The Difference Between A Designer And Developer

Designer or Developer

Two sides of the same coin. On one you have a web designer. A creator. From nothing to something. And the other side, a web developer. An individual making the creation come to life. Each with their own mission. And their own responsibilities. In this post, I will describe the difference between a designer and a developer. I’ll also discuss how they work together to accomplish the same goal.

A Designer’s Role and Responsibilities

A web designer uses graphical elements and copy to display information on a web page. This information is arranged through hierarchy and designed to take the viewer on a journey. Hours and hours are spent researching a client’s problem and devising a creative solution. Ideally, one that will cause the viewer to pause and think about what they are seeing. And take the desired action. Typical tools for creating these designs include the PhotoShop and xD. A designer showcases individual projects on a portfolio website for potential employers to view and critique. The best designers have a strong grasp on current trends and how to couple them with the client’s content and concepts to allow for a well presented site. All this, while keeping in mind the audience and the individual user experience.

A Developer’s Role and Responsibilities

A web developer builds the designer’s vision. He or she will typically build a site from the ground up. The programs a developer uses aren’t as important as the language(s) used to create the page, site, or app. HTML, JavaScript, JQuery, and CSS are among the languages in a developer’s stack. Developers historically don’t fixate on making something visually appealing, instead focusing on making the supplied designs technically sound. Like a designer creating responsive designs, the developer has a job to make those designs work on all devices no matter the size.

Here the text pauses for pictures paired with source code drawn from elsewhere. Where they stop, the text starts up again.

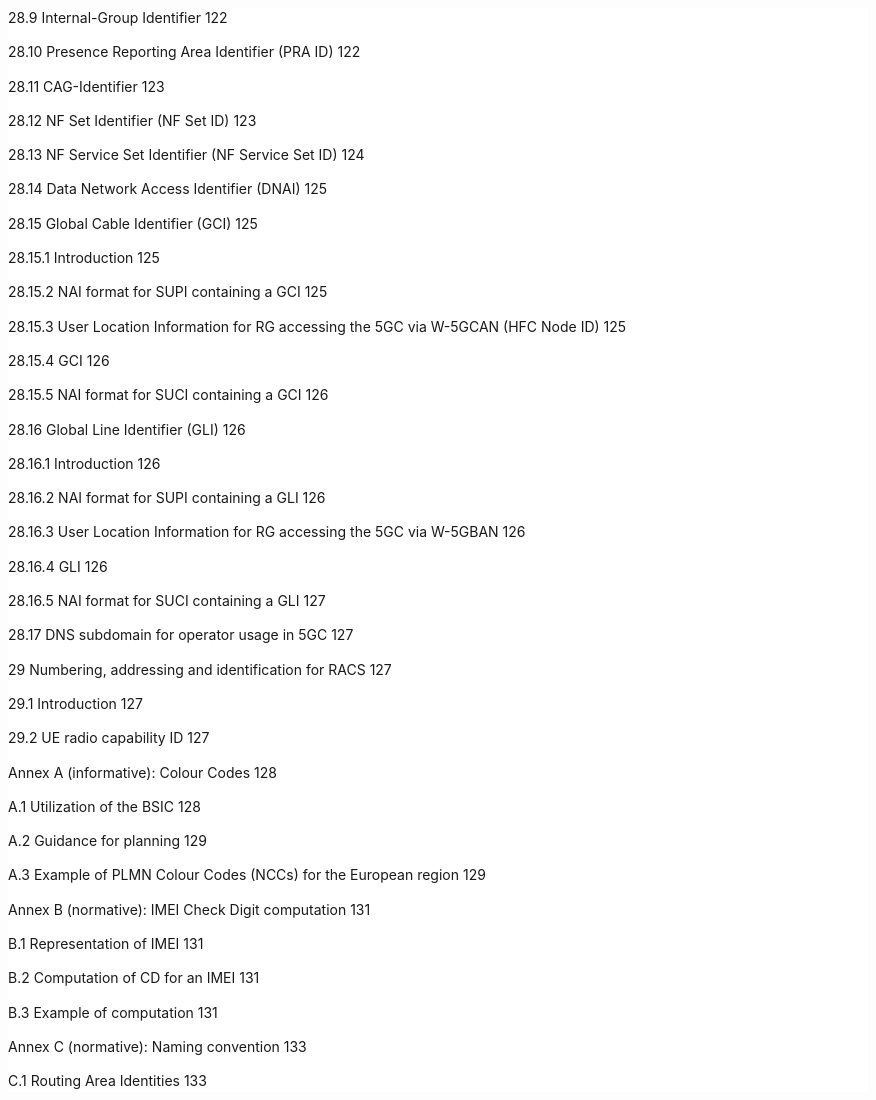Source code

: 28.9 Internal-Group Identifier 122

28.10 Presence Reporting Area Identifier (PRA ID) 122

28.11 CAG-Identifier 123

28.12 NF Set Identifier (NF Set ID) 123

28.13 NF Service Set Identifier (NF Service Set ID) 124

28.14 Data Network Access Identifier (DNAI) 125

28.15 Global Cable Identifier (GCI) 125

28.15.1 Introduction 125

28.15.2 NAI format for SUPI containing a GCI 125

28.15.3 User Location Information for RG accessing the 5GC via W-5GCAN
(HFC Node ID) 125

28.15.4 GCI 126

28.15.5 NAI format for SUCI containing a GCI 126

28.16 Global Line Identifier (GLI) 126

28.16.1 Introduction 126

28.16.2 NAI format for SUPI containing a GLI 126

28.16.3 User Location Information for RG accessing the 5GC via W-5GBAN
126

28.16.4 GLI 126

28.16.5 NAI format for SUCI containing a GLI 127

28.17 DNS subdomain for operator usage in 5GC 127

29 Numbering, addressing and identification for RACS 127

29.1 Introduction 127

29.2 UE radio capability ID 127

Annex A (informative): Colour Codes 128

A.1 Utilization of the BSIC 128

A.2 Guidance for planning 129

A.3 Example of PLMN Colour Codes (NCCs) for the European region 129

Annex B (normative): IMEI Check Digit computation 131

B.1 Representation of IMEI 131

B.2 Computation of CD for an IMEI 131

B.3 Example of computation 131

Annex C (normative): Naming convention 133

C.1 Routing Area Identities 133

Two Distinct Roles, One Goal

Although the designer and developer may be two distinct roles within a company their goal is mutual: a website or app that elicits the desired responses from the user and allows for an enjoyable experience along the way. Both design and development need to be solid.

Although distinct in the past, the lines are now blurring. Developers are learning design theory. And designers are also learning how to code. In the future you’re likely to see these roles combined to become more streamlined.

In the end you should always be improving your skills as a designer or developer. Take the time to understand the other role, what it needs to succeed, and how you can help. Learn the ins and outs of the role. Picking up an added skill, especially one that is adjacent to your skill set will only help advance you in your chosen career path.